I expect to see a lot of progression in the Knicks offense. Last season, the Knicks ranked 27th in points per game. With the combination of their offseason acquisitions and progression of existing players, I expect to see a more cohesive and better scoring offense. The Knicks’ defense will hopefully maintain their strong performance from last season. Led by Coach of the Year Tom Thibodeau, who puts a strong emphasis on defense, the Knicks allowed the fewest points per game in the entire league. This year I would like to see the Knicks continue to emphasize defense. However, they may take a slight step backward, as Kemba Walker and Evan Fournier are not as strong defensively as their predecessors, Elfrid Payton and Reggie Bullock. Maintaining last year’s defense is a tough task, but I think that Thibodeau is the coach to do it.
Outlook in the East
With all of these changes and high expectations, where do the Knicks stand compared to the rest of their Eastern Conference counterparts? Last season the Knicks finished as the fourth seed in the conference with 41 wins. A four-seed position in a conference sounds very good, but only takes a few moments of looking at the final records across the league to see that there was a big disparity between the Eastern and Western Conferences. In fact, 41 wins last year would have only earned the eighth in the Western Conference. The Knicks also happened to get hot while other teams in the east were slumping last season. This year the east will likely be far more competitive. The Boston Celtics and Miami Heat are two teams that significantly underachieved last season and should bounce back, likely outplaying the Knicks in the process, who will regress from last year’s overachieving performance. The defending champion Bucks lost none of their core pieces and look to be among the leaders of the conference once again.
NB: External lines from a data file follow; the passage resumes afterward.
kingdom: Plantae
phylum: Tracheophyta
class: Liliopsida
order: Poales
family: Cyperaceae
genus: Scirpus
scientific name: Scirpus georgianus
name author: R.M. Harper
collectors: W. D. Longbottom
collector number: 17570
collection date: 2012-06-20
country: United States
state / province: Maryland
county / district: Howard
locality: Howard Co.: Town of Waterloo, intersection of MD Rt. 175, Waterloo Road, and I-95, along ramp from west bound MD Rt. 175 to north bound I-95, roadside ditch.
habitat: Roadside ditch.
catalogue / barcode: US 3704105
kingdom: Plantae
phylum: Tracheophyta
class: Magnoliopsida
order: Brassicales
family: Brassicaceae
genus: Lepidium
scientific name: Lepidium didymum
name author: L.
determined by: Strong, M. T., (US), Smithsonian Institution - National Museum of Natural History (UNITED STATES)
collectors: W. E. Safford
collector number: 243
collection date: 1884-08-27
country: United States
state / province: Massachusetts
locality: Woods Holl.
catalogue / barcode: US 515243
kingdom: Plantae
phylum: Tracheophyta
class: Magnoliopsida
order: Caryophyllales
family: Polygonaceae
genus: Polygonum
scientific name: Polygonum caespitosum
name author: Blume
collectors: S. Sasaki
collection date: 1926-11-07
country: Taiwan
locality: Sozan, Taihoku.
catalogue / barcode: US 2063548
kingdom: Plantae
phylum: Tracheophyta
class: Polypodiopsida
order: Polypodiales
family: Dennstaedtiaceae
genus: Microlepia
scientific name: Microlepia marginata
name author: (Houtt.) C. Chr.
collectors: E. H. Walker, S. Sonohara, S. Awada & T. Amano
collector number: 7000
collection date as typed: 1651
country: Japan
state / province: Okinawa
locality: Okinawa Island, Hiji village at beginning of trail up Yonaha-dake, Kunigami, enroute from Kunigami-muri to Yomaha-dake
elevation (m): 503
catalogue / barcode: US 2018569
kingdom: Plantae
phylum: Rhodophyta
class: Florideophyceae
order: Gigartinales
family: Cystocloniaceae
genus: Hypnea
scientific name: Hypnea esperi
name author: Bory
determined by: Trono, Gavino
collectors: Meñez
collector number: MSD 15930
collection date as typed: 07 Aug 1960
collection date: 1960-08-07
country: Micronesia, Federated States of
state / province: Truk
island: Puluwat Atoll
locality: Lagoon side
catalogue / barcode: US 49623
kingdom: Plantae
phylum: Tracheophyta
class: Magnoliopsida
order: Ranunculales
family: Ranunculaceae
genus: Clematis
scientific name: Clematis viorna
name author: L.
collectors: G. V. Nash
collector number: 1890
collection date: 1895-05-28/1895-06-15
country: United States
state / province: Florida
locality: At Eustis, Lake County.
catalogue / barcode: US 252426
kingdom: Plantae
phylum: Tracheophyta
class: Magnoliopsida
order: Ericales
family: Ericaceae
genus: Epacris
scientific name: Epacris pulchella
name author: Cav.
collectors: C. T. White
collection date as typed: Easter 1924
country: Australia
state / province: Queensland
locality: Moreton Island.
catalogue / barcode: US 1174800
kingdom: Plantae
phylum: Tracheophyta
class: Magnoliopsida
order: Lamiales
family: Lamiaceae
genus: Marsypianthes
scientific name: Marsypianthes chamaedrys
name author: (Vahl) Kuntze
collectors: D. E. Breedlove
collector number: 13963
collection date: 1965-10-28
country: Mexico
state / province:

The Nets are arguably still championship favorites, so it is only right to predict them to be at the top of the conference. The 76ers have had their issues with Guard Ben Simmons, however, even without him, they still have one of the best rosters in the league. The Hawks, who defeated the Knicks in last year’s postseason, were nothing but hot after the halfway point of the last season, so they will once again be in the eastern conference playoff mix as well. Teams like the Hornets and Pacers both have tons of young talent and could potentially make the jump to the playoffs. The Raptors, back in Toronto after a year in Tampa, may also look to bounce back. The Bulls are a team that was arguably the most aggressive in free agency, signing Lonzo Ball, Demar Derozan, and Alex Caruso, so their now-loaded roster will certainly be in the mix as well. Overall, the conference as a whole has improved this year and the Knicks were somewhat lucky getting hot at the right time to get a four seed last season. The Knicks made significant roster upgrades this offseason. These acquisitions, combined with the progression of young players already on the roster, will help to make the Knicks better this season. Unfortunately, the Eastern conference improved as a whole more than the Knicks did as a team.
Final Season Prediction: Knicks finish with a record for 45-37 and the 6th seed in the Eastern Conference.